Data governance and liability of intermediaries
In the context of the EEA Agreement, ECASIS works with EU policies on creating a single market for data as well as the conditions for use and access to data for businesses and governments within the EEA. It also engages with the EU to develop a common regulatory framework for artificial intelligence (AI). In the area of online intermediaries, the EEA EFTA states have issued common position papers on the new EU rules for internet platforms: the Digital Services Act and the Digital Markets Act. The EEA EFTA states have advocated for additional safeguards regarding the use of recommender systems and profiling of consumers and micro-targeted advertising, in particular when directed at minors and vulnerable groups. ECASIS also works to implement EU content rules that affect trade in the EU’s internal market, such as with regard to the dissemination of terrorist content and child sexual abuse material online.

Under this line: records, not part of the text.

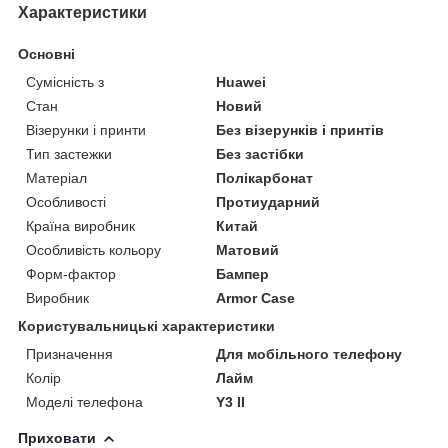
Характеристики
Основні
Сумісність з
Huawei
Стан
Новий
Візерунки і принти
Без візерунків і принтів
Тип застежки
Без застібки
Матеріал
Полікарбонат
Особливості
Протиударний
Країна виробник
Китай
Особливість кольору
Матовий
Форм-фактор
Бампер
Виробник
Armor Case
Користувальницькі характеристики
Призначення
Для мобільного телефону
Колір
Лайм
Моделі телефона
Y3 II
Приховати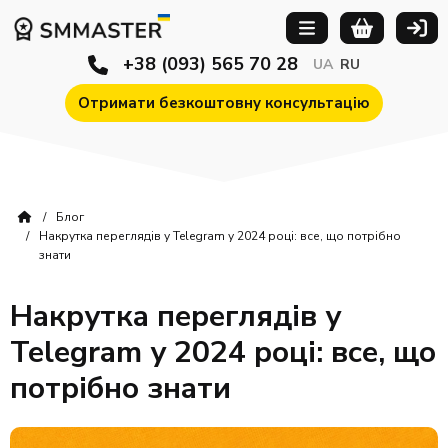
+38 (093) 565 70 28
UA
RU
Отримати безкоштовну консультацію
Блог
Накрутка переглядів у Telegram у 2024 році: все, що потрібно
знати
Накрутка переглядів у
Telegram у 2024 році: все, що
потрібно знати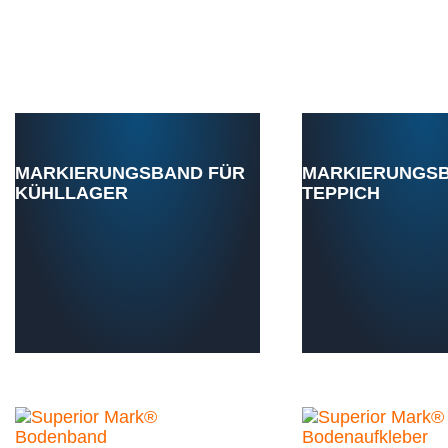
MARKIERUNGSBAND FÜR
MARKIERUNGSB
KÜHLLAGER
TEPPICH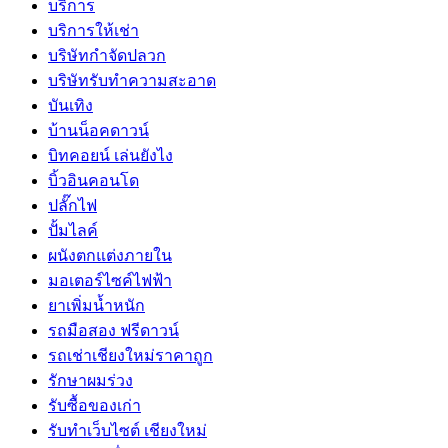
บริการ
บริการให้เช่า
บริษัทกำจัดปลวก
บริษัทรับทำความสะอาด
บันเทิง
บ้านน็อคดาวน์
บิทคอยน์ เล่นยังไง
บิ้วอินคอนโด
ปลั๊กไฟ
ปั้มไลค์
ผนังตกแต่งภายใน
มอเตอร์ไซค์ไฟฟ้า
ยาเพิ่มน้ำหนัก
รถมือสอง ฟรีดาวน์
รถเช่าเชียงใหม่ราคาถูก
รักษาผมร่วง
รับซื้อของเก่า
รับทำเว็บไซต์ เชียงใหม่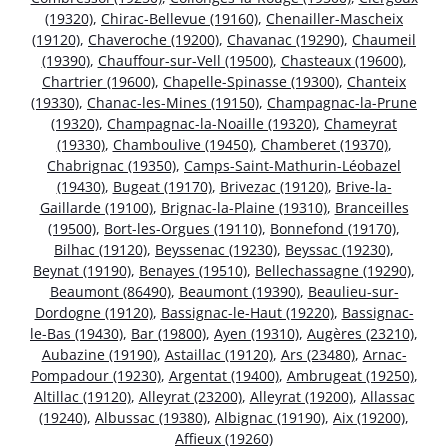
(19320)
,
Chirac-Bellevue (19160)
,
Chenailler-Mascheix
(19120)
,
Chaveroche (19200)
,
Chavanac (19290)
,
Chaumeil
(19390)
,
Chauffour-sur-Vell (19500)
,
Chasteaux (19600)
,
Chartrier (19600)
,
Chapelle-Spinasse (19300)
,
Chanteix
(19330)
,
Chanac-les-Mines (19150)
,
Champagnac-la-Prune
(19320)
,
Champagnac-la-Noaille (19320)
,
Chameyrat
(19330)
,
Chamboulive (19450)
,
Chamberet (19370)
,
Chabrignac (19350)
,
Camps-Saint-Mathurin-Léobazel
(19430)
,
Bugeat (19170)
,
Brivezac (19120)
,
Brive-la-
Gaillarde (19100)
,
Brignac-la-Plaine (19310)
,
Branceilles
(19500)
,
Bort-les-Orgues (19110)
,
Bonnefond (19170)
,
Bilhac (19120)
,
Beyssenac (19230)
,
Beyssac (19230)
,
Beynat (19190)
,
Benayes (19510)
,
Bellechassagne (19290)
,
Beaumont (86490)
,
Beaumont (19390)
,
Beaulieu-sur-
Dordogne (19120)
,
Bassignac-le-Haut (19220)
,
Bassignac-
le-Bas (19430)
,
Bar (19800)
,
Ayen (19310)
,
Augères (23210)
,
Aubazine (19190)
,
Astaillac (19120)
,
Ars (23480)
,
Arnac-
Pompadour (19230)
,
Argentat (19400)
,
Ambrugeat (19250)
,
Altillac (19120)
,
Alleyrat (23200)
,
Alleyrat (19200)
,
Allassac
(19240)
,
Albussac (19380)
,
Albignac (19190)
,
Aix (19200)
,
Affieux (19260)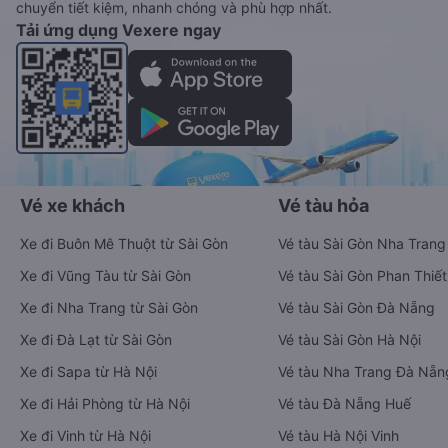
chuyển tiết kiệm, nhanh chóng và phù hợp nhất.
Tải ứng dụng Vexere ngay
Vé xe khách
Vé tàu hỏa
Xe đi Buôn Mê Thuột từ Sài Gòn
Vé tàu Sài Gòn Nha Trang
Xe đi Vũng Tàu từ Sài Gòn
Vé tàu Sài Gòn Phan Thiết
Xe đi Nha Trang từ Sài Gòn
Vé tàu Sài Gòn Đà Nẵng
Xe đi Đà Lạt từ Sài Gòn
Vé tàu Sài Gòn Hà Nội
Xe đi Sapa từ Hà Nội
Vé tàu Nha Trang Đà Nẵn
Xe đi Hải Phòng từ Hà Nội
Vé tàu Đà Nẵng Huế
Xe đi Vinh từ Hà Nội
Vé tàu Hà Nội Vinh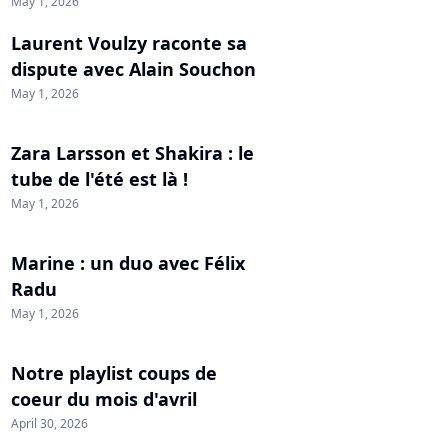
May 1, 2026
Laurent Voulzy raconte sa
dispute avec Alain Souchon
May 1, 2026
Zara Larsson et Shakira : le
tube de l'été est là !
May 1, 2026
Marine : un duo avec Félix
Radu
May 1, 2026
Notre playlist coups de
coeur du mois d'avril
April 30, 2026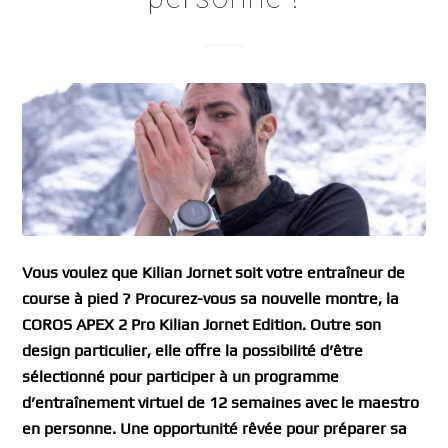
Vous voulez que Kilian Jornet soit votre entraîneur de
course à pied ? Procurez-vous sa nouvelle montre, la
COROS APEX 2 Pro Kilian Jornet Edition. Outre son
design particulier, elle offre la possibilité d’être
sélectionné pour participer à un programme
d’entraînement virtuel de 12 semaines avec le maestro
en personne. Une opportunité rêvée pour préparer sa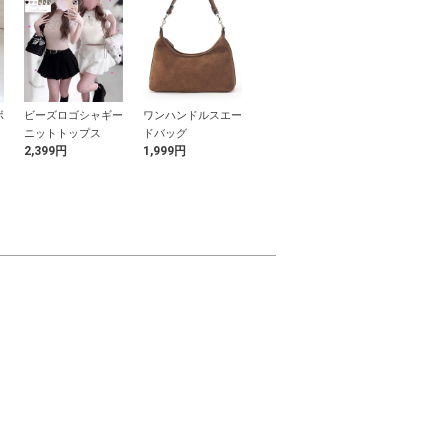
ボ
ビーズロゴシャギー
ワンハンドルスエー
チュールドッキング
配色リボンフ
ニットトップス
ドバッグ
ノースリーブTシャ
リーブニット
2,399円
1,999円
599円
2,499円
ツ
ス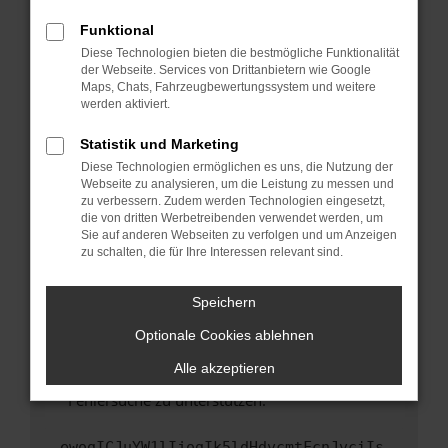
anderen Browser oder in einem privaten
Fenster?
Funktional
Starte dein Gerät neu.
Diese Technologien bieten die bestmögliche Funktionalität
der Webseite. Services von Drittanbietern wie Google
Das kann manchmal helfen, vorübergehende
Maps, Chats, Fahrzeugbewertungssystem und weitere
Probleme zu beheben.
werden aktiviert.
Stelle sicher, dass dein Browser und dein
Statistik und Marketing
Betriebssystem auf dem neuesten Stand
Diese Technologien ermöglichen es uns, die Nutzung der
sind.
Webseite zu analysieren, um die Leistung zu messen und
Veraltete Software birgt nicht nur ein
zu verbessern. Zudem werden Technologien eingesetzt,
Sicherheitsrisiko, sondern kann auch dazu
die von dritten Werbetreibenden verwendet werden, um
führen, dass bestimmte Funktionen nicht mehr
Sie auf anderen Webseiten zu verfolgen und um Anzeigen
zu schalten, die für Ihre Interessen relevant sind.
unterstützt werden.
Wende dich an den Webseitenbetreiber.
Speichern
Wenn du alle oben genannten Schritte versucht
hast, kontaktiere uns bitte. Wir werden
Optionale Cookies ablehnen
versuchen, das Problem zu beheben. Du kannst
Alle akzeptieren
uns diesen Text schicken, um uns bei der
Fehlersuche zu unterstützen:
ewogICJuYW1lIjogIk5ldHdvcmtFcnJvciIs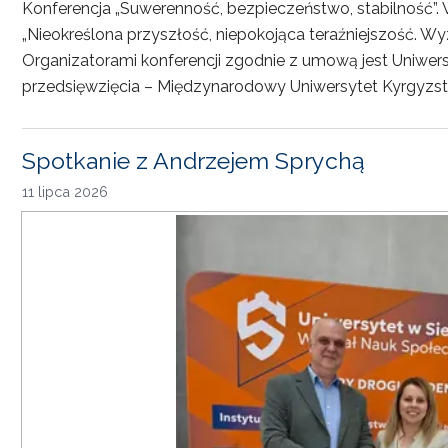
Konferencja „Suwerenność, bezpieczeństwo, stabilność”. 
„Nieokreślona przyszłość, niepokojąca teraźniejszość. Wy
Organizatorami konferencji zgodnie z umową jest Uniwersyt
przedsięwzięcia – Międzynarodowy Uniwersytet Kyrgyzst
Spotkanie z Andrzejem Sprychą
11 lipca 2026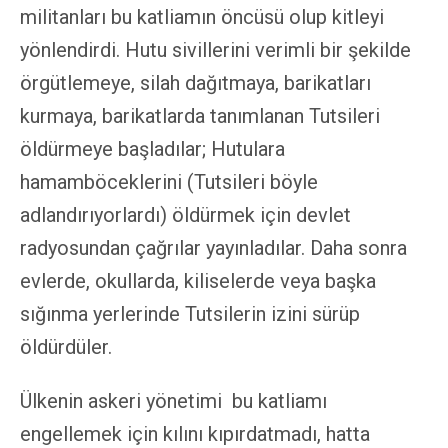
militanları bu katliamın öncüsü olup kitleyi
yönlendirdi. Hutu sivillerini verimli bir şekilde
örgütlemeye, silah dağıtmaya, barikatları
kurmaya, barikatlarda tanımlanan Tutsileri
öldürmeye başladılar; Hutulara
hamamböceklerini (Tutsileri böyle
adlandırıyorlardı) öldürmek için devlet
radyosundan çağrılar yayınladılar. Daha sonra
evlerde, okullarda, kiliselerde veya başka
sığınma yerlerinde Tutsilerin izini sürüp
öldürdüler.
Ülkenin askeri yönetimi bu katliamı
engellemek için kılını kıpırdatmadı, hatta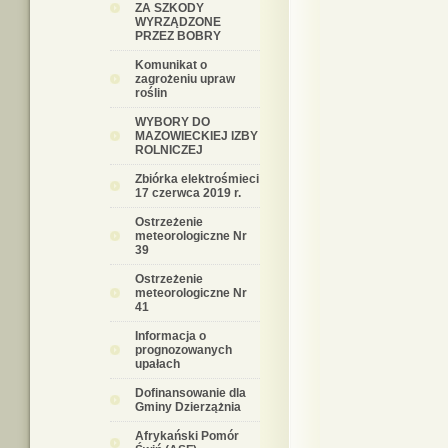
ZA SZKODY
WYRZĄDZONE
PRZEZ BOBRY
Komunikat o
zagrożeniu upraw
roślin
WYBORY DO
MAZOWIECKIEJ IZBY
ROLNICZEJ
Zbiórka elektrośmieci
17 czerwca 2019 r.
Ostrzeżenie
meteorologiczne Nr
39
Ostrzeżenie
meteorologiczne Nr
41
Informacja o
prognozowanych
upałach
Dofinansowanie dla
Gminy Dzierzążnia
Afrykański Pomór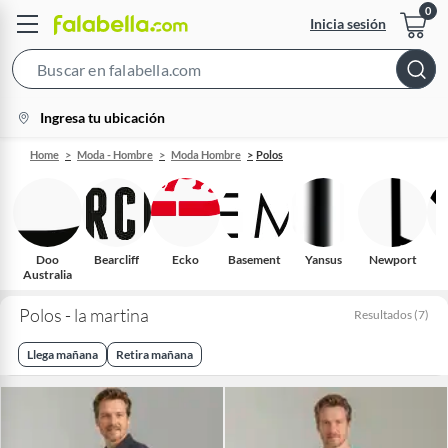
Inicia sesión
Search
Bar
location-
Ingresa tu ubicación
icon
Home
Moda - Hombre
Moda Hombre
Polos
Doo
Bearcliff
Ecko
Basement
Yansus
Newport
Australia
Polos - la martina
Resultados
(
7
)
Llega mañana
Retira mañana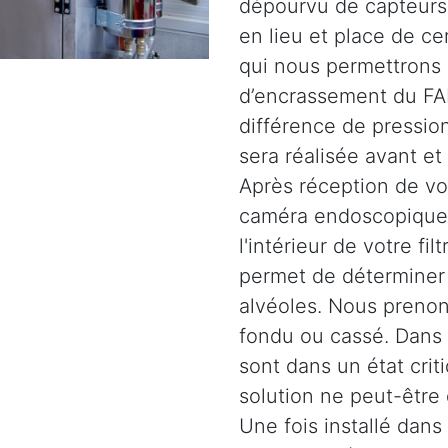
dépourvu de capteurs.
en lieu et place de c
qui nous permettrons 
d’encrassement du FAP
différence de pression
sera réalisée avant et
Après réception de vot
caméra endoscopique 
l'intérieur de votre fil
permet de déterminer l
alvéoles. Nous prenons
fondu ou cassé. Dans d
sont dans un état crit
solution ne peut-être
Une fois installé dans 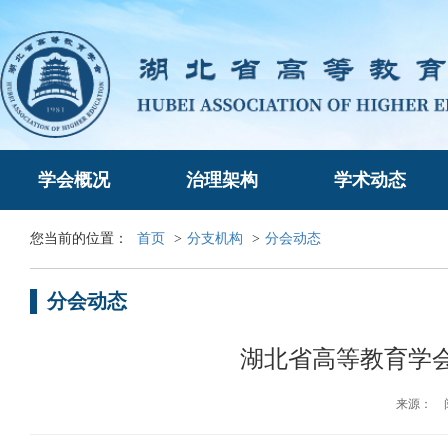
学会概况
治理架构
学术动态
您当前的位置：
首页
>
分支机构
>
分会动态
分会动态
湖北省高等教育学
来源： 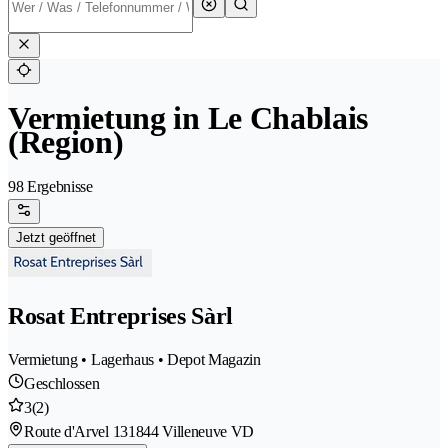
Vermietung in Le Chablais
(Region)
98 Ergebnisse
Jetzt geöffnet
Rosat Entreprises Sàrl
Vermietung • Lagerhaus • Depot Magazin
Geschlossen
3
(2)
Route d'Arvel 13
1844 Villeneuve VD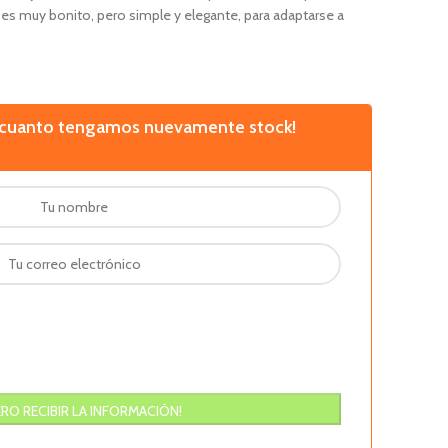
es muy bonito, pero simple y elegante, para adaptarse a
n cuanto tengamos nuevamente stock!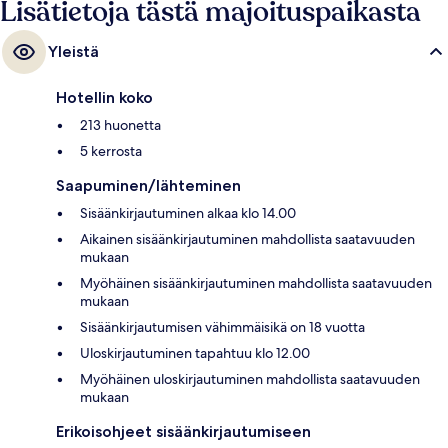
Lisätietoja tästä majoituspaikasta
Yleistä
Hotellin koko
213 huonetta
5 kerrosta
Saapuminen/lähteminen
Sisäänkirjautuminen alkaa klo 14.00
Aikainen sisäänkirjautuminen mahdollista saatavuuden
mukaan
Myöhäinen sisäänkirjautuminen mahdollista saatavuuden
mukaan
Sisäänkirjautumisen vähimmäisikä on 18 vuotta
Uloskirjautuminen tapahtuu klo 12.00
Myöhäinen uloskirjautuminen mahdollista saatavuuden
mukaan
Erikoisohjeet sisäänkirjautumiseen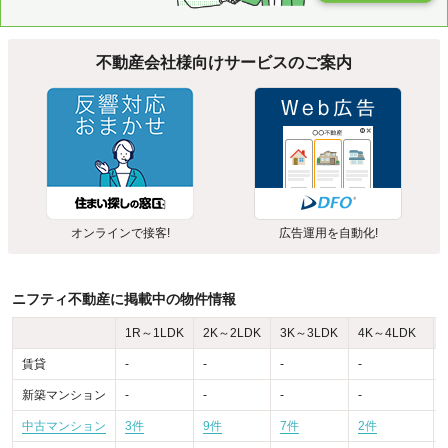
不動産会社様向けサービスのご案内
オンラインで接客!
広告運用を自動化!
ニフティ不動産に掲載中の物件情報
1R～1LDK
2K～2LDK
3K～3LDK
4K～4LDK
賃貸
-
-
-
-
-
新築マンション
-
-
-
-
-
中古マンション
3件
9件
7件
2件
-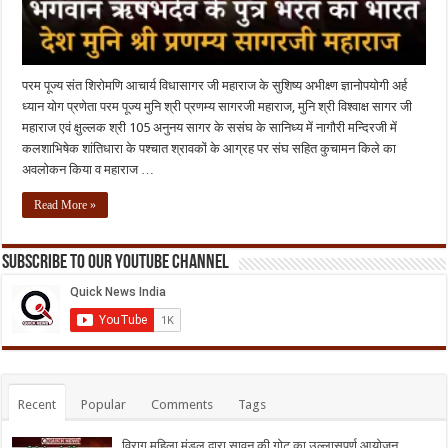
परम पूज्य संत शिरोमणि आचार्य विधासागर जी महाराज के सुशिष्य अभीक्ष्ण ज्ञानोपयोगी अर्ह
ध्यान योग प्रणेता परम पूज्य मुनि श्री प्रणम्य सागरजी महाराज, मुनि श्री विश्वाक्ष सागर जी
महाराज एवं क्षुल्लक श्री 105 अनुनय सागर के ससंघ के सानिध्य में नागौरी मन्दिरजी में
कलशाभिषेक शांतिधारा के पश्चात श्रावकों के आग्रह पर संघ सहित कुचामन किले का
अवलोकन किया व महाराज …
Read More »
Subscribe to our Youtube Channel
Recent
Popular
Comments
Tags
विराग महिला मंडल द्वारा सावन की गोट का उल्लासपूर्ण आयोजन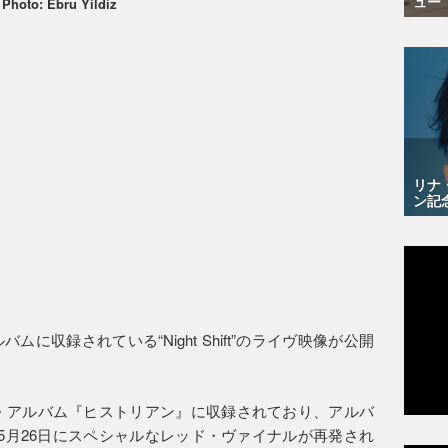
ュー
Photo: Ebru Yildiz
リナ
ン記
に収録されている“Night Shift”のライヴ映像が公開
表のセカンド・アルバム『ヒストリアン』に収録されており、アルバ
5月26日にスペシャルなレッド・ヴァイナルが再発され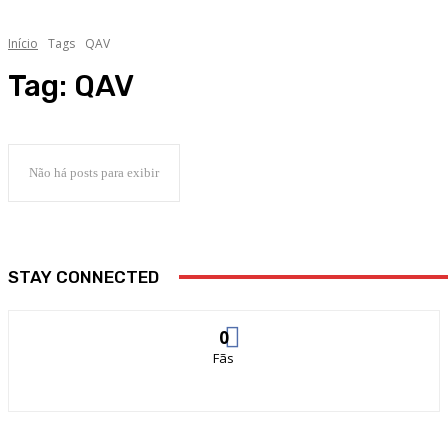
Início
Tags
QAV
Tag:
QAV
Não há posts para exibir
STAY CONNECTED
0
Fãs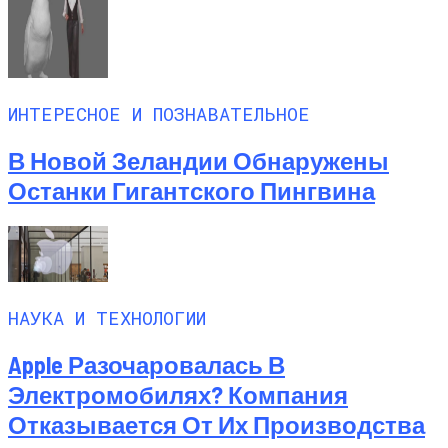
ИНТЕРЕСНОЕ И ПОЗНАВАТЕЛЬНОЕ
В Новой Зеландии Обнаружены
Останки Гигантского Пингвина
НАУКА И ТЕХНОЛОГИИ
Apple Разочаровалась В
Электромобилях? Компания
Отказывается От Их Производства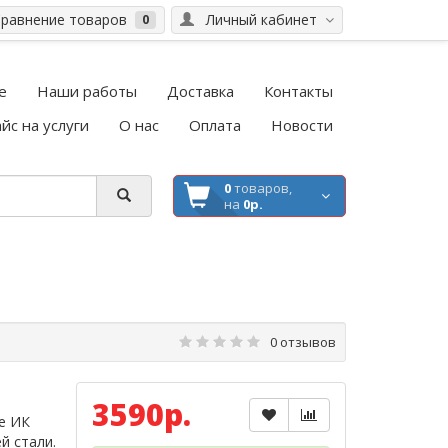
равнение товаров
Личный кабинет
0
е
Наши работы
Доставка
Контакты
йс на услуги
О нас
Оплата
Новости
0
товаров,
на
0р.
0 отзывов
3590р.
е ИК
й стали.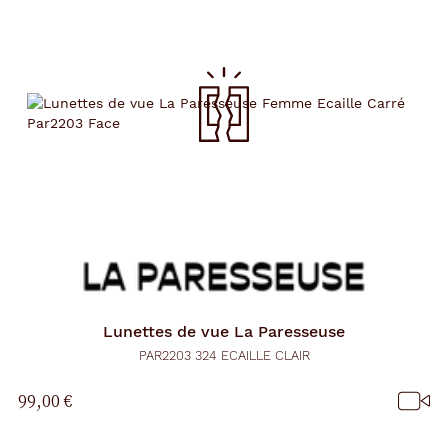
Lunettes de vue
La Paresseuse
PAR2203 324 ECAILLE CLAIR
99,00 €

Privacy and data protection
In the context of data protection, EFTA’s Expert Group on Data Protection keeps track of EU initiatives in the domain of data protection, which has become particularly relevant in the fast-changing digital environment. The Expert Group contributes to the development of EU policies and legislation in the field of data protection by advising the European Commission, or by being involved in the work of the Commission’s committees, as per the EEA agreement. The EEA agreement covers EU legislation such as the General Data Protection Regulation (GDPR), the e-Privacy Directive, and Regulation 611/2013 on notifications of data breaches and is, therefore, applicable to the previously mentioned three EFTA states. The Expert Group coordinates with the EC on new EU data adequacy decisions allowing international transfers of personal data with counterparties located outside the EEA.
In addition to the external trade relations of EFTA member states (e.g. size of imports/exports/top traded goods), an interactive Free Trade Map illustrates EFTA’s preferential trade relations with partners worldwide. In June 2022, EFTA also published the first edition of the FTA Monitor, which provides fine-grained data on preference utilisation rates under the EFTA’s existing free trade agreements, including an interactive map. EFTA also provides a web tool containing visual presentations that explains how EU law becomes EEA law.
Future of meetings
Most recently, in the context of the COVID-19 crisis, EFTA held virtual meetings, for instance in the case of the EEA Joint Committee and the interaction with EFTA Advisory Bodies, and negotiations for free trade agreements with partners around the globe. Moving forward, EFTA continues to leverage the benefits of virtual and hybrid meetings and corollary online platforms.